Poster Presentation HUPO 2019 - 18th Human Proteome Organization World Congress

Unconventional epitope discovery: a novel bioinformatics workflow for immunopeptidogenomics (#828)

Katherine E Scull 1 , Kirti Pandey 1 , Sri H Ramarathinam 1 , Anthony W Purcell 1
  1. Department of Biochemistry and Molecular Biology and Infection and Immunity Program, Monash Biomedicine Discovery Institute, Monash University, Clayton, Victoria, Australia

Background: Human leukocyte antigen (HLA) molecules are cell-surface glycoproteins that present peptide antigens for surveillance by T lymphocytes seeking signs of disease. Mass spectrometric analysis allows us to identify large numbers of these peptides (the immunopeptidome) following affinity purification from cell lysate. However, in recent years there has been a growing awareness of the ‘dark side’ of the immunopeptidome: unconventional peptide epitopes that elude detection by conventional search methods because their sequences are not present in reference protein databases.

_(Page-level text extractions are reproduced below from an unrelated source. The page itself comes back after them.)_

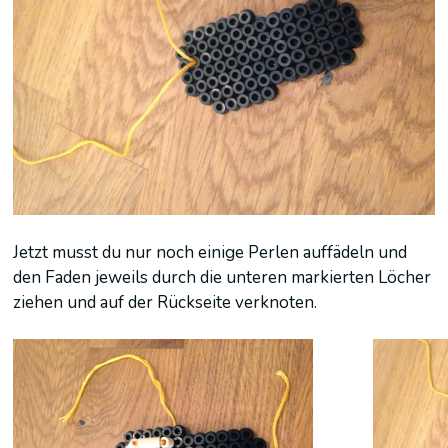
Jetzt musst du nur noch einige Perlen auffädeln und
den Faden jeweils durch die unteren markierten Löcher
ziehen und auf der Rückseite verknoten.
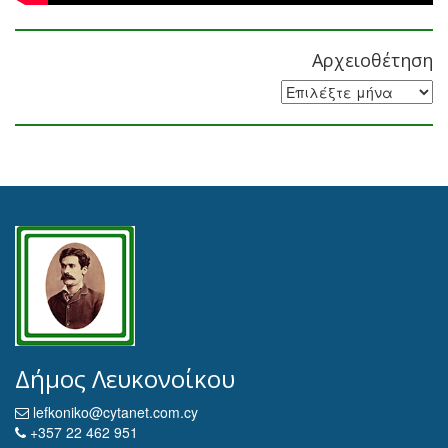
Αρχειοθέτηση
Αρχειοθέτηση
Δήμος Λευκονοίκου
lefkoniko@cytanet.com.cy
+357 22 462 951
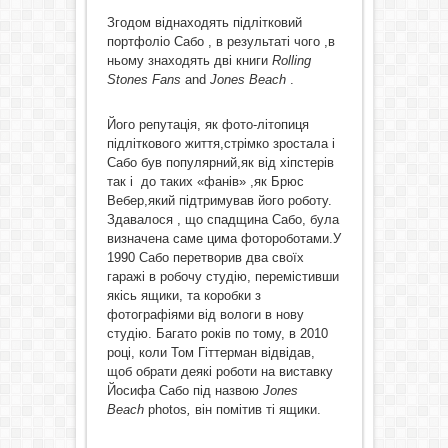
Згодом віднаходять підлітковий
портфоліо Сабо , в результаті чого ,в
ньому знаходять дві книги
Rolling
Stones
Fans
and
Jones
Beach
.
Його репутація, як фото-літопиця
підліткового життя,стрімко зростала і
Сабо був популярний,як від хіпстерів
так і до таких «фанів» ,як Брюс
Вебер,який підтримував його роботу.
Здавалося , що спадщина Сабо, була
визначена саме цима фотороботами.У
1990 Сабо перетворив два своїх
гаражі в робочу студію, перемістивши
якісь ящики, та коробки з
фотографіями від вологи в нову
студію. Багато років по тому, в 2010
році, коли Том Гіттерман відвідав,
щоб обрати деякі роботи на виставку
Йосифа Сабо під назвою
Jones
Beach
photos
,
він помітив ті ящики.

Methodologies: Here we establish a bioinformatic workflow to aid identification of peptides generated by non-canonical translation of mRNA. The workflow incorporates both standard transcriptomics software and novel computer programs to produce cell line-specific protein databases based on 3-frame translation of the transcriptome. Optionally, known mutations can be included to produce an ‘alternate’ transcriptome and corresponding imputed protein database. We then search our experimental data against both transcriptome-based and standard databases using PEAKS Studio. Finally, further novel software helps to compare the various result sets arising for each sample, and pinpoint putative genomic origins for the identified unconventional sequences.

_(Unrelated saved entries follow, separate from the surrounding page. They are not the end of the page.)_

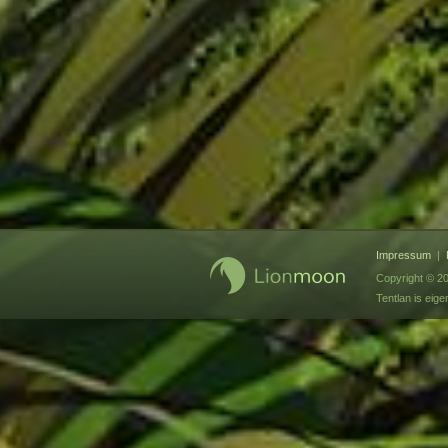
Impressum
|
Copyright © 2
Tentlan is ei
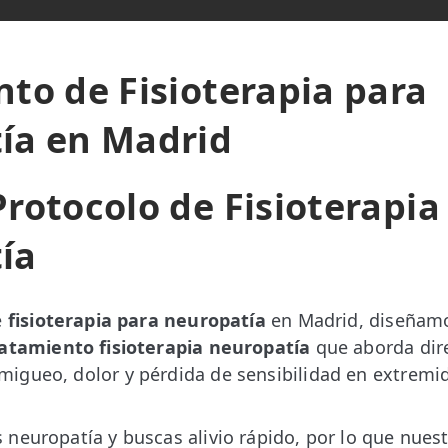
to de Fisioterapia para
ía en Madrid
rotocolo de Fisioterapia
ía
e
fisioterapia para neuropatía
en Madrid, diseñamo
atamiento fisioterapia neuropatía
que aborda dir
igueo, dolor y pérdida de sensibilidad en extremi
neuropatía y buscas alivio rápido, por lo que nues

Results: We have trialled the workflow to study the immunopeptidome of the acute myeloid leukaemia cell line THP-1, starting with THP-1 RNA-Seq data downloaded from the Sequence Read Archive. We confidently identified over 8000 peptides from 3 replicates of purified THP-1 HLA peptides using Swissprot. Using the transcriptome-based databases, we recapitulated >70% of these, and also identified over 250 unconventional peptides, many of which might be generated by translating UTRs or the ‘wrong’ frame.
Conclusions: Our workflow, which we term ‘immunopeptidogenomics’, can provide databases which include pertinent unconventional sequences, and can also be tailored for neoepitope discovery in cancer, without becoming unsearchably large. Immunopeptidogenomics is a step towards the unbiased search approaches needed to illuminate the dark side of the immunopeptidome.